Skimping on the Training Puts your CMMS Project at Risk

Skimping on the Training Puts your CMMS Project at Risk

Kris Bagadia

Training for users of a computerized maintenance management system (CMMS) is a multiple-phase process.

There are three areas of training needs:

1) Basic training: Make sure people who will operate the CMMS are familiar with computer basics and the operating system. If not, provide them with basic training so they are ready for CMMS application training.

2) Application (CMMS) training: This can be done in two different phases, initial training to get the system up and running and advanced training after spending a period of time with the CMMS. Long training (five to 10 days) is not recommended since most people forget the majority of the items learned. Timing of the training should be kept in mind.   Don’t train too early in the day. Training should be coordinated with implementation. Trainees should leave the class and use what they have learned immediately.
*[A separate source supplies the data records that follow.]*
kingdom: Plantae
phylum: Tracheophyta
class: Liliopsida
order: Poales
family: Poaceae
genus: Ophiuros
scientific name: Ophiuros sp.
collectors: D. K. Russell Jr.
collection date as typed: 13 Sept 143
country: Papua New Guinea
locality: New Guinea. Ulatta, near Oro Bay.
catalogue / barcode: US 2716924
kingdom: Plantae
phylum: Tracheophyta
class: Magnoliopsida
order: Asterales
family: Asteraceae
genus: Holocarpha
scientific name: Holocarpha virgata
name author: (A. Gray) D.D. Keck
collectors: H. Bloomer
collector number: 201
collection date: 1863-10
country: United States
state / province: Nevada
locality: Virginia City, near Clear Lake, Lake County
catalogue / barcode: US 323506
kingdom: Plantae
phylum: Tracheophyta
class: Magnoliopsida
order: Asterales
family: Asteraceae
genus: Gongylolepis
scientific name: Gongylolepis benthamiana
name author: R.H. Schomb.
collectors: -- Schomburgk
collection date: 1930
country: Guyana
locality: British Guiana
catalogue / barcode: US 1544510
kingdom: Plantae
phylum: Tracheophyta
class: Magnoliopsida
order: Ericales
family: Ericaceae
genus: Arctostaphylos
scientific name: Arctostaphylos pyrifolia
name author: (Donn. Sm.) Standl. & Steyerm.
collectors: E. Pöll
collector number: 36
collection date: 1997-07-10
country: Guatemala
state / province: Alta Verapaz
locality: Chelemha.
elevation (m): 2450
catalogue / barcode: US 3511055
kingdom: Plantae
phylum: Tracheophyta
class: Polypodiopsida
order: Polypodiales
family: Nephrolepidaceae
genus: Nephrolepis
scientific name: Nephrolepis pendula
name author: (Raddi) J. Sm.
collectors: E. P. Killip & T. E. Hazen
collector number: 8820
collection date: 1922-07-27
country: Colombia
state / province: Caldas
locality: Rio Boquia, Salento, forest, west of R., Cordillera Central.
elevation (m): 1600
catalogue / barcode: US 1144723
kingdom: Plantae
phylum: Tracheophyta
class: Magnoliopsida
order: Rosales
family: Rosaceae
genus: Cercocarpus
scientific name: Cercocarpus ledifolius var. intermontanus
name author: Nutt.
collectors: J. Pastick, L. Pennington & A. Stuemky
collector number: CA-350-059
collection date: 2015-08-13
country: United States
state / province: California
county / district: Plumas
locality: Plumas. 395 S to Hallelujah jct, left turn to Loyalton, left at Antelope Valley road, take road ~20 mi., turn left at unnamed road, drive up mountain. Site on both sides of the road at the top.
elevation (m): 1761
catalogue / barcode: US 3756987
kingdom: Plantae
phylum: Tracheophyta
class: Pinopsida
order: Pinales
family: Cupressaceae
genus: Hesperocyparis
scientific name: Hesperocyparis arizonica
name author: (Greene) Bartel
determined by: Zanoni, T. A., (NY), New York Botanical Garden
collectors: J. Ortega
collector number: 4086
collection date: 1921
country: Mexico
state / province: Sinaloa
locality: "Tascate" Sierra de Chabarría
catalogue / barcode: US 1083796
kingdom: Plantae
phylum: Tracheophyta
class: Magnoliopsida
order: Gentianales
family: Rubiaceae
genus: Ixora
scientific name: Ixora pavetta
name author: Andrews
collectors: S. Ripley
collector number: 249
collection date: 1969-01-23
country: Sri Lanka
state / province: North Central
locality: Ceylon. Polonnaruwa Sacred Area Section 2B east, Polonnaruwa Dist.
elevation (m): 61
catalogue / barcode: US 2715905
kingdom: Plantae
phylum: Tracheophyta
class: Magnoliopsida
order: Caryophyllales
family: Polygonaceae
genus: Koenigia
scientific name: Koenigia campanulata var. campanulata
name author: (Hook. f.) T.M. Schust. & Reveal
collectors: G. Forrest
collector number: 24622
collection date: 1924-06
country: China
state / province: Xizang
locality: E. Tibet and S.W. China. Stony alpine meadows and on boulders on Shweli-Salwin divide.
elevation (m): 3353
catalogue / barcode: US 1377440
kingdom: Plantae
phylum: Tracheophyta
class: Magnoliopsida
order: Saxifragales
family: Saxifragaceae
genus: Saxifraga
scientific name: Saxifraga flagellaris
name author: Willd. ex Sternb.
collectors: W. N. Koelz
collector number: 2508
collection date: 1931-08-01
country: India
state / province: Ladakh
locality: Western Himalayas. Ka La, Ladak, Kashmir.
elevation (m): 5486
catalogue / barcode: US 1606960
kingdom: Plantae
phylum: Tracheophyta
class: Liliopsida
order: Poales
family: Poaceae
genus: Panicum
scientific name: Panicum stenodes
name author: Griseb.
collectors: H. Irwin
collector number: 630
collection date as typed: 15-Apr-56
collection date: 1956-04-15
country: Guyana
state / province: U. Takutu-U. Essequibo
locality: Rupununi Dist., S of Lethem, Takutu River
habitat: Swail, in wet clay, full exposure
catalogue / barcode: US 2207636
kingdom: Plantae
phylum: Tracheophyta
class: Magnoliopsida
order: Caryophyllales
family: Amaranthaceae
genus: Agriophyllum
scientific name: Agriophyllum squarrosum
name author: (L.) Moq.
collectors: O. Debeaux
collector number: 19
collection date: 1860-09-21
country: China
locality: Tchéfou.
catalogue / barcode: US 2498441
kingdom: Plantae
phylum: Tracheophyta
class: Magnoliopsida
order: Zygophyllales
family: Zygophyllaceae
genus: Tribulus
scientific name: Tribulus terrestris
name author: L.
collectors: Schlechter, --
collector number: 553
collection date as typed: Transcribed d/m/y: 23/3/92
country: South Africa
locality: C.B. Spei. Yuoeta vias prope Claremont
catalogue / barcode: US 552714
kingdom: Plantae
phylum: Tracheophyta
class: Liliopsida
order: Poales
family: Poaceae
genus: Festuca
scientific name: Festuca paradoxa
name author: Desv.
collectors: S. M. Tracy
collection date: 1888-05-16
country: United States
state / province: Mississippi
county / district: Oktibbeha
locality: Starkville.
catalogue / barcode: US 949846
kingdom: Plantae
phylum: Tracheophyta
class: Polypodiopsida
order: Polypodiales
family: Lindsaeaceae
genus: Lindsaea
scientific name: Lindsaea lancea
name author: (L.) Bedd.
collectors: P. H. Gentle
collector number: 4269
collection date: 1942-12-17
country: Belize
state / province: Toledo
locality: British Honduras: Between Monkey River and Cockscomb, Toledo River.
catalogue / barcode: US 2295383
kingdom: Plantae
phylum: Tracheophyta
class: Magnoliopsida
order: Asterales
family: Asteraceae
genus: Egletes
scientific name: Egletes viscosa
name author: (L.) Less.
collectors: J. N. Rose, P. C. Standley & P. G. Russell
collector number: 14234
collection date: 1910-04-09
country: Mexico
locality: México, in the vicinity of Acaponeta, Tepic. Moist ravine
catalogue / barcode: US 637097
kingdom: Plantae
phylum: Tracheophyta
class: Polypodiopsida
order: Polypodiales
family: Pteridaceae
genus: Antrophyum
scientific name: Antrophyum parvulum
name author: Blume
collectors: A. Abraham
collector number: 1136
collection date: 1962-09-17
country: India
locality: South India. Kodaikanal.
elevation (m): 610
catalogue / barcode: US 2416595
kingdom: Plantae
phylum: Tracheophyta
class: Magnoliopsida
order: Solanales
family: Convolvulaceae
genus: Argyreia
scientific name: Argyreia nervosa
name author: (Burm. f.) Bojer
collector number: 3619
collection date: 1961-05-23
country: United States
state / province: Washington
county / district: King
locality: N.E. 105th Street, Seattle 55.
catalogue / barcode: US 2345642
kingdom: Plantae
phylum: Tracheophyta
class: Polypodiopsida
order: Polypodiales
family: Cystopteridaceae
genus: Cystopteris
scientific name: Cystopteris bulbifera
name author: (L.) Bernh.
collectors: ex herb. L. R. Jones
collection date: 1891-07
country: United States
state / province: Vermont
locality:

3) Internal training: You also need to train CMMS users with internal processes. This is often ignored in most CMMS implementation projects. Your software vendor will only train you on how the CMMS application works. You have to do the internal training yourself. Take, for instance, equipment numbering scheme. CMMS users should be trained on numbering schemes to avoid erroneous data entry. Another good example is inventory part description. If part description data entry is not consistent, you will find a corrupt inventory database after a while. Work order data entry is another example. Descriptions such as “machine down” or “doesn’t work”, followed by a repair description of “done” or “fixed”, will not give you meaningful history. Therefore, proper and consistent job description training is important.

General training guidelines

  • Be sure that every trainee is given enough help to become comfortable and confident in what he or she is doing. Even a small shortage of needed training can cause an employee to backslide, lose confidence and eventually cause project failure. The new system cannot afford that. All personnel who will use the CMMS, or maintain it or oversee its operation, should be included in the training process.
  • Accept any and all training support from your vendor. You may wish to contract with your vendor for additional training support or follow-up training programs or services. Remember, while the training initially may seem like an expensive proposition, in the long run, it will not only prove beneficial, but very cost effective.
  • Training should be an ongoing process. New users should receive the full course, while current users should take refreshers as needed or desired. This continuity will accommodate the inevitable personnel changes and system evolutions that will occur over the life of the system. As users leave, their replacements must be trained as thoroughly as if they had been original users. This need is frequently overlooked!
  • During the training process, the newly installed CMMS can be checked thoroughly to assure that it works as planned. Feedback from trainees should be recorded and analyzed to assist in evaluating system performance and potential modification. Action on trainee responses will not only result in system refinements, but will improve the general acceptance of the CMMS.